*** Block opens ***
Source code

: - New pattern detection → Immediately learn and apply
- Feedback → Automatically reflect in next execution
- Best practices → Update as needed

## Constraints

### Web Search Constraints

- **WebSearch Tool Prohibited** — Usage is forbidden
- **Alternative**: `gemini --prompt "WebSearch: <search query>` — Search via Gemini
*** Block closes ***
## TRY IT
Reproduce the source text of every entry above verbatim, preserving each character, line break, and markup symbol.

## TASK RESULT
Source code

: - New pattern detection → Immediately learn and apply
- Feedback → Automatically reflect in next execution
- Best practices → Update as needed

## Constraints

### Web Search Constraints

- **WebSearch Tool Prohibited** — Usage is forbidden
- **Alternative**: `gemini --prompt "WebSearch: <search query>` — Search via Gemini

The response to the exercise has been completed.